The findings directly link 3D anisotropic strain dynamics to catalytic hysteresis in CO oxidation at the single-nanoparticle level. Tensile strain narrows the d-band, increases occupancy, and modifies adsorption/dissociation energetics; thus, the observed tensile regions on specific facets, edges, and corners identify active sites. In cuboctahedra, the growth and inward propagation of tensile strain during heating correlate with rising conversion, while temperature-shifted recurrence during cooling explains inverse hysteresis and points to path-dependent elastic responses. The lack of full recovery in elastic energy after a cycle evidences irreversible deformation and heat dissipation as contributors to inverse hysteresis. In cubes, pre-existing higher compressive surface strain appears to buffer further deformation, leading to recovery of the initial elastic state and normal hysteresis. The discovery that identical crystallographic facets can display unequal strain and thus unequal reactivity highlights the role of local strain heterogeneity beyond facet identity. Mapping elastic energy landscapes with attojoule sensitivity reveals that catalytic performance hysteresis is encoded in the nanoparticle’s elastic state, not solely in external reaction conditions. These insights underscore the need to engineer and control strain states to modulate activity and hysteresis in heterogeneous catalysis.

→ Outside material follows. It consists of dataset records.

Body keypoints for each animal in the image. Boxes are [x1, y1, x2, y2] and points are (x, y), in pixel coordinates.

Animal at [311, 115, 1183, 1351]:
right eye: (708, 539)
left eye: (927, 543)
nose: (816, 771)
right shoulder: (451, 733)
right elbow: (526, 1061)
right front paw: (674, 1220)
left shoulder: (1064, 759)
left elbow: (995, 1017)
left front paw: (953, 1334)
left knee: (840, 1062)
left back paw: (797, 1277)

Operando BraggCDI provided 3D, site-specific strain maps of single, morphology-controlled Au nanocrystals during CO oxidation, revealing anisotropic strain formation/propagation, facet- and edge-specific tensile regions that serve as active sites, and unequal reactivity among nominally identical facets. The work demonstrates that catalytic hysteresis (normal vs inverse) originates at the single-particle level through differences in elastic energy evolution: cubes largely recover their initial elastic state, while cuboctahedra exhibit irreversible elastic energy changes. Mapping the elastic energy landscape at attojoule resolution establishes a direct structural–energetic–reactivity link. These results suggest that intentionally manipulating the elastic energy/strain distribution could tune catalytic performance and hysteresis, and that operando 3D strain imaging can inform the design of stable, efficient catalysts and studies of deactivation processes. Future research may extend to measuring full strain tensors via multiple reflections, exploring different supports/morphologies, and implementing strategies to control strain to optimize activity and minimize hysteresis-related losses.

• Strain characterization used only the (111) Bragg reflection; thus only the [111]-projected displacement/strain component was measured. Full strain tensor determination would require multiple non-parallel reflections, which was not feasible in the operando setup.

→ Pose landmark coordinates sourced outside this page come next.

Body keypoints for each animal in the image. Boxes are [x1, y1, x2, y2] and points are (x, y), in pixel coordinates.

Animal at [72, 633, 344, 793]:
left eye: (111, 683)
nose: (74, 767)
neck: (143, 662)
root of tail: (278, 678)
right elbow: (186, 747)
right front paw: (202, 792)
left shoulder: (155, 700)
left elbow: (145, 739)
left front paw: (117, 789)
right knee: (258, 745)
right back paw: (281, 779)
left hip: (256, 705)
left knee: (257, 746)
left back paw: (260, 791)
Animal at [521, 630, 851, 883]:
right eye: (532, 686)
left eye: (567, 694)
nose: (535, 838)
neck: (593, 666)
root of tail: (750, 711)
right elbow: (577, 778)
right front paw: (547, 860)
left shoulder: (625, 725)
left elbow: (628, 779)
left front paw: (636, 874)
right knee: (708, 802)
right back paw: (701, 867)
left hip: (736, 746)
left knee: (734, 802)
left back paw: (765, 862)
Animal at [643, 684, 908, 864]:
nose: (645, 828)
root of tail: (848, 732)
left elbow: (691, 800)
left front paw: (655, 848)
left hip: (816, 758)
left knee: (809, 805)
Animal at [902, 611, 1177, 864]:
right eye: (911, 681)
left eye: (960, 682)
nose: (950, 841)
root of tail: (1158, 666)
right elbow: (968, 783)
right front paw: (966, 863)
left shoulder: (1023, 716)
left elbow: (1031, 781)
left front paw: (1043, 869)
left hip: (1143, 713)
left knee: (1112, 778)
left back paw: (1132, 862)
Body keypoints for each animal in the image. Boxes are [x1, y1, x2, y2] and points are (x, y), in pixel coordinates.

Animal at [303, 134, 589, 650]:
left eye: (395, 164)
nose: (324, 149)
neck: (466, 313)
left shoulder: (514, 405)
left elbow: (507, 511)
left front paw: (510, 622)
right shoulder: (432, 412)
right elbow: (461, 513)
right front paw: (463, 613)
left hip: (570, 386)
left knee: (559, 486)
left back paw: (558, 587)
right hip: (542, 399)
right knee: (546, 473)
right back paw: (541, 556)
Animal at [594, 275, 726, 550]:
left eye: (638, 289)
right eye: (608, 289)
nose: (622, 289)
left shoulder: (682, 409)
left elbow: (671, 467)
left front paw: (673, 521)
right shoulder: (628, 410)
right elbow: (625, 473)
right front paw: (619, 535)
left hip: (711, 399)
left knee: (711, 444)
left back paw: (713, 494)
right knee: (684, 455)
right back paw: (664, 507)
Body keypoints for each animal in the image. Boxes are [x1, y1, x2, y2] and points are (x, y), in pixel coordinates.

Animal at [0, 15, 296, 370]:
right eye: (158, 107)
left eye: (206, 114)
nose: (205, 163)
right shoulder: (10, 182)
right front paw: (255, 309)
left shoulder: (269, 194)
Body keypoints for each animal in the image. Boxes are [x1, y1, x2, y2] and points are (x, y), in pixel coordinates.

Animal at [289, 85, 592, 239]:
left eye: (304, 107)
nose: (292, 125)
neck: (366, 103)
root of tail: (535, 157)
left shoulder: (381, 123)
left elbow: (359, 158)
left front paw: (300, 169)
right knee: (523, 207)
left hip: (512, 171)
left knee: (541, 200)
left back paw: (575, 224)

• Single-particle operando measurements focused on representative nanocrystals (e.g., one cuboctahedron, one cube), which may limit statistical generalizability across populations.

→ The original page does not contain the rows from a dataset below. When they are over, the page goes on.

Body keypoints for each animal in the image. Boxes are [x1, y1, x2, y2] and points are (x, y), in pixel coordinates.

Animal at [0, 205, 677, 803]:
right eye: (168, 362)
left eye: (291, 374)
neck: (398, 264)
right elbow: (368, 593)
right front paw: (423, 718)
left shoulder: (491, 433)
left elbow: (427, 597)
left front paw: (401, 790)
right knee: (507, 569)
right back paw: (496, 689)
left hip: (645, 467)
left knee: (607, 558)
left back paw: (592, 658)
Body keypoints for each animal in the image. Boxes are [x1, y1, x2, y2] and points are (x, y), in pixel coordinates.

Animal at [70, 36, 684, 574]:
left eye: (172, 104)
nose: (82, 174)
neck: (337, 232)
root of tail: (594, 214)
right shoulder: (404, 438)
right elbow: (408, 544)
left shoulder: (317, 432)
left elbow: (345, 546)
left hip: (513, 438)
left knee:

• The Au nanoparticles (~60–70 nm) are larger than the size range typically associated with highest Au catalytic activity, requiring elevated temperatures to observe activity; conclusions at lower temperatures or for smaller particles may differ.
• Gas composition and flow differ between bulk catalytic tests (100 mL/min in He balance) and operando BraggCDI (20 mL/min), potentially influencing kinetics; however, qualitative hysteresis–strain correlations were maintained.
• Surface strain maps are projections along [111] and sensitive to reconstruction artifacts inherent to phase retrieval; although displacement resolution is picometer-level and strain sensitivity ~2 × 10^−4, absolute values of local extremes should be interpreted considering these limits.